▸ **Directions**: Using the records below, transcribe word for word the stretch from the line that contains "middle tip: (412, 516)" through the line that contains "pinky tip: (494, 478)", both end lines included, and nothing else.

====== Supplied material

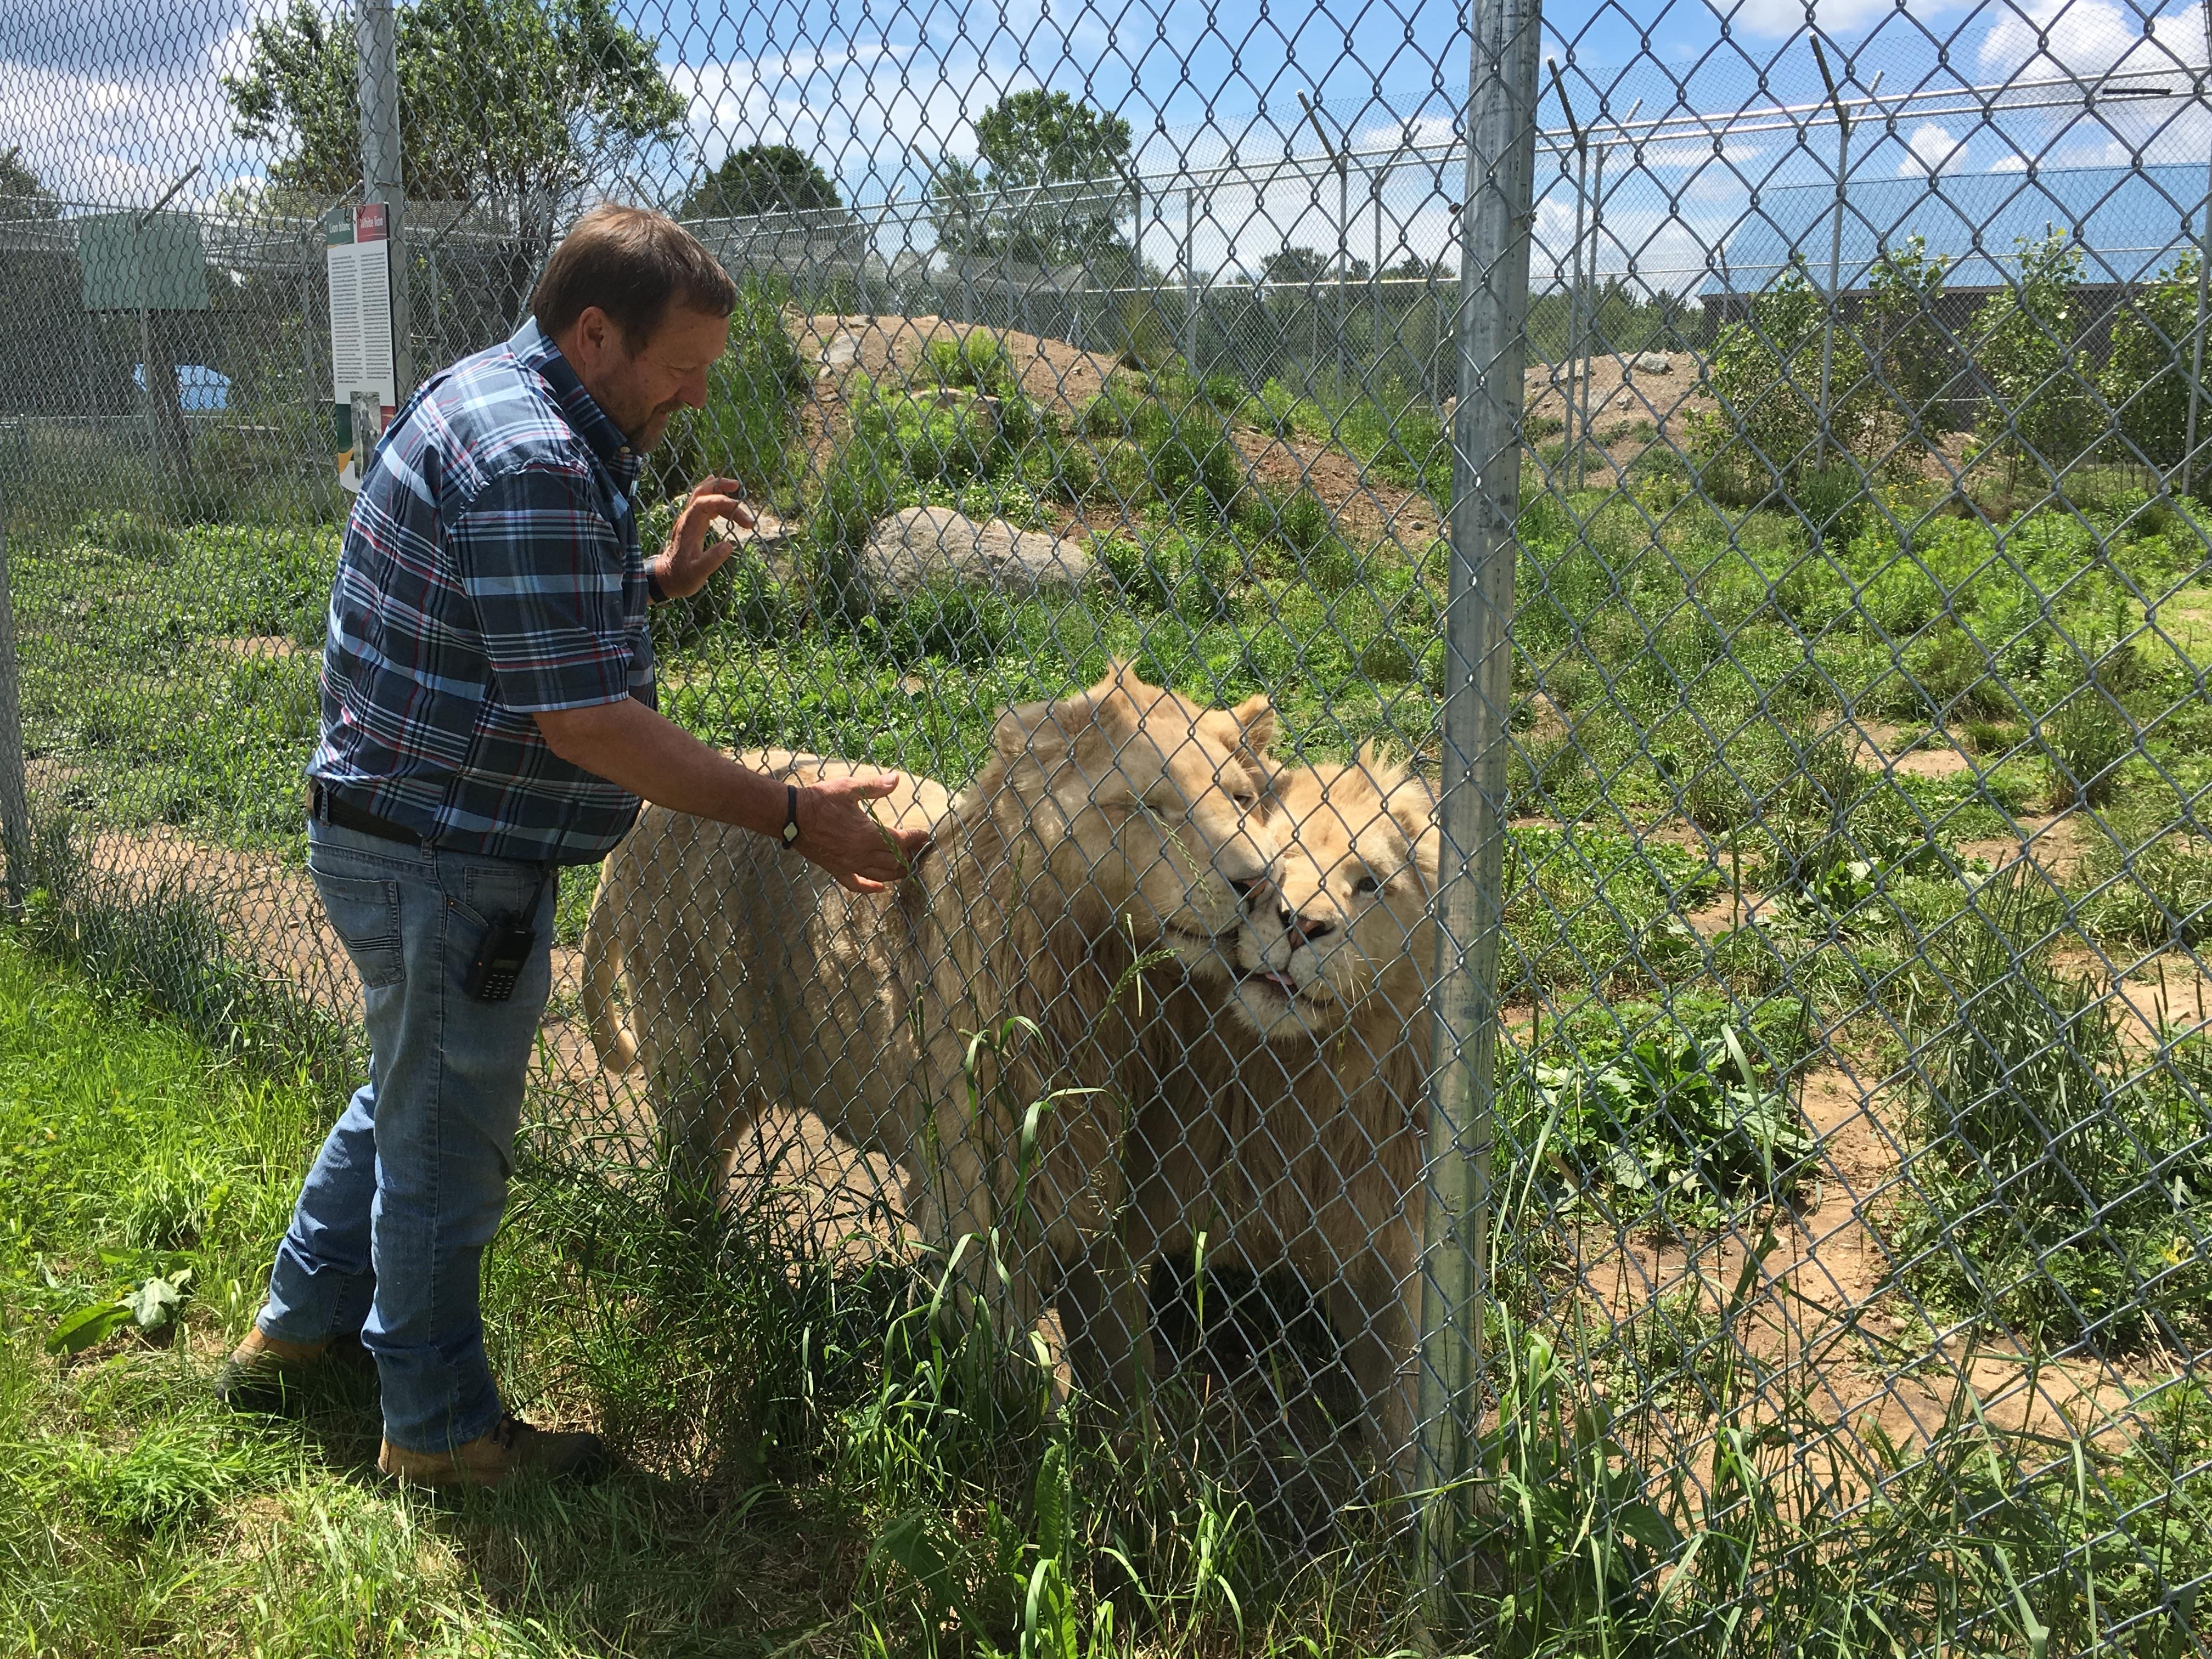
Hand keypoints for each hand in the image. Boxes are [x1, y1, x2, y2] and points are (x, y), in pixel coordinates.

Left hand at [653, 475, 753, 599]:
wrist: (667, 578)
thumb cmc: (681, 577)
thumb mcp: (697, 574)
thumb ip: (711, 560)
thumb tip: (729, 545)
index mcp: (689, 528)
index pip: (703, 504)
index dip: (722, 502)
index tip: (741, 513)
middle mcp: (688, 519)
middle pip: (701, 492)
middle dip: (718, 486)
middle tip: (737, 485)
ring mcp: (690, 520)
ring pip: (703, 496)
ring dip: (719, 491)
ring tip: (737, 492)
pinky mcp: (693, 524)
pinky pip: (703, 503)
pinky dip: (715, 497)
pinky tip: (723, 494)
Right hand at [796, 774, 932, 893]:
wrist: (791, 815)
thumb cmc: (821, 800)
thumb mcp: (849, 789)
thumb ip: (875, 786)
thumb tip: (896, 779)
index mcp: (867, 834)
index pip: (900, 841)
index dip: (915, 839)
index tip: (923, 835)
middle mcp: (861, 854)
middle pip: (894, 861)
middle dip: (910, 856)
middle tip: (918, 851)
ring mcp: (848, 865)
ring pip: (880, 875)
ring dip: (897, 873)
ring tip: (907, 867)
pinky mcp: (836, 870)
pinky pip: (855, 884)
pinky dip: (869, 888)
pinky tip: (880, 888)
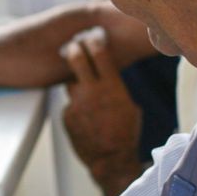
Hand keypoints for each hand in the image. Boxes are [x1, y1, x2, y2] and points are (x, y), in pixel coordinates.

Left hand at [60, 28, 143, 195]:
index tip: (93, 36)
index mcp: (112, 86)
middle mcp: (92, 91)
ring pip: (70, 83)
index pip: (100, 54)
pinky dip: (76, 110)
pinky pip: (69, 106)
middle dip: (74, 50)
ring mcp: (76, 103)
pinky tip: (86, 119)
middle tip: (74, 46)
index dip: (95, 42)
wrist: (111, 159)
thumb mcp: (129, 106)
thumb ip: (115, 90)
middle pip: (76, 59)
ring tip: (83, 90)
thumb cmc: (126, 133)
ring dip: (76, 84)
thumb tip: (107, 80)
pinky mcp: (66, 116)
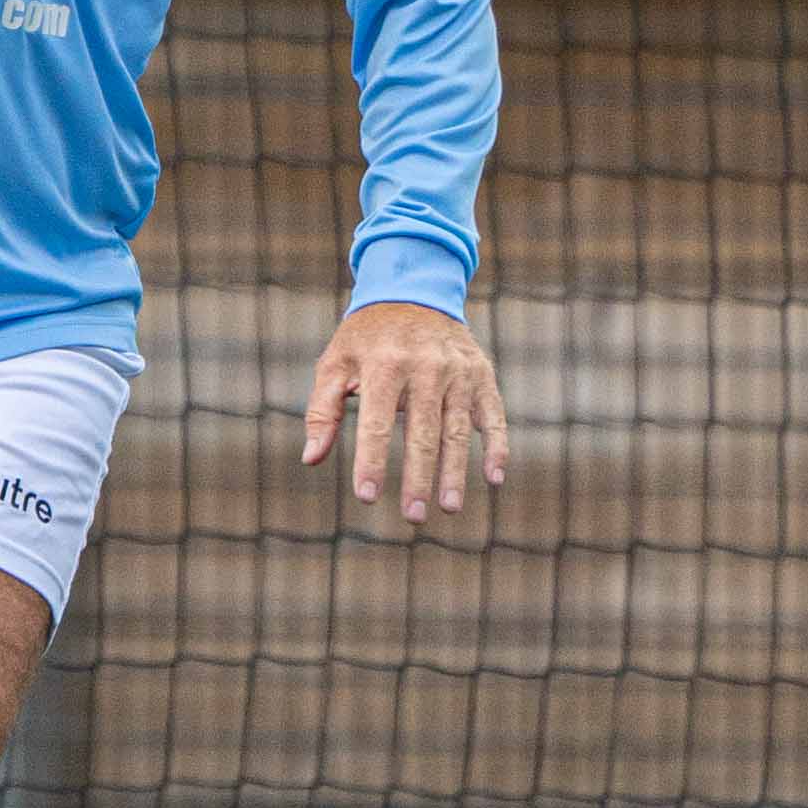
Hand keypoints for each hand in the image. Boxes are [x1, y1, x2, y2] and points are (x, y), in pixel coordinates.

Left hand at [298, 300, 510, 527]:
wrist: (414, 291)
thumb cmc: (366, 338)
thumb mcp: (335, 363)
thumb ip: (322, 410)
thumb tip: (312, 458)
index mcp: (384, 365)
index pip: (377, 423)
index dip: (372, 461)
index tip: (367, 496)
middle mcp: (425, 368)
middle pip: (422, 432)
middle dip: (418, 477)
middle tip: (412, 516)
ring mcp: (458, 372)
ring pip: (457, 430)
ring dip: (455, 472)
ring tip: (449, 508)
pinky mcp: (481, 375)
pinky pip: (493, 415)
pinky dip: (496, 446)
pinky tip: (494, 478)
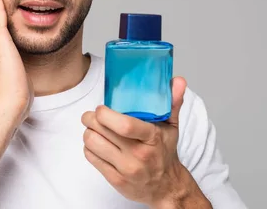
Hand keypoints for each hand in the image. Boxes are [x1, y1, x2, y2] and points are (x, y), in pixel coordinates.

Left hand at [82, 77, 202, 206]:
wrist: (166, 187)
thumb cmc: (165, 153)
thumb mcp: (172, 127)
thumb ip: (172, 102)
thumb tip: (177, 80)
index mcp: (152, 138)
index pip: (125, 125)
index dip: (105, 114)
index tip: (101, 108)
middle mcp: (138, 155)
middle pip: (101, 130)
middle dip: (91, 118)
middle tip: (92, 115)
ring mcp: (126, 169)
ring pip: (92, 143)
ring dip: (88, 132)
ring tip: (94, 128)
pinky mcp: (115, 180)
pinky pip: (91, 158)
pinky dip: (89, 147)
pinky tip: (97, 144)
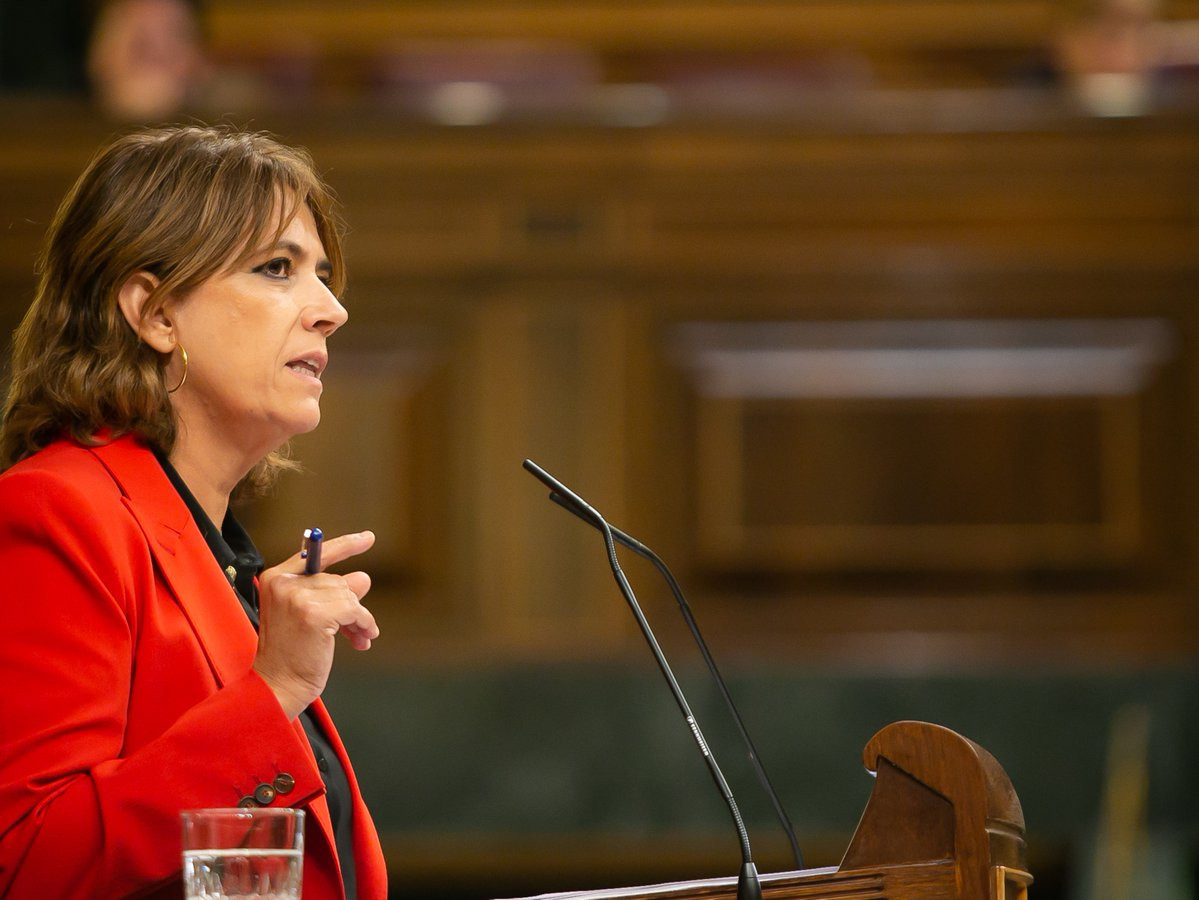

============

▸ **Answer section**:
middle tip: (412, 516)
ring mcp: (458, 372)
ring pip: (457, 430)
ring dip: (455, 472)
ring tip: (449, 508)
pinky mcp: (481, 375)
pinky pip: (493, 415)
pinky dip: (496, 446)
pinky tip: (494, 478)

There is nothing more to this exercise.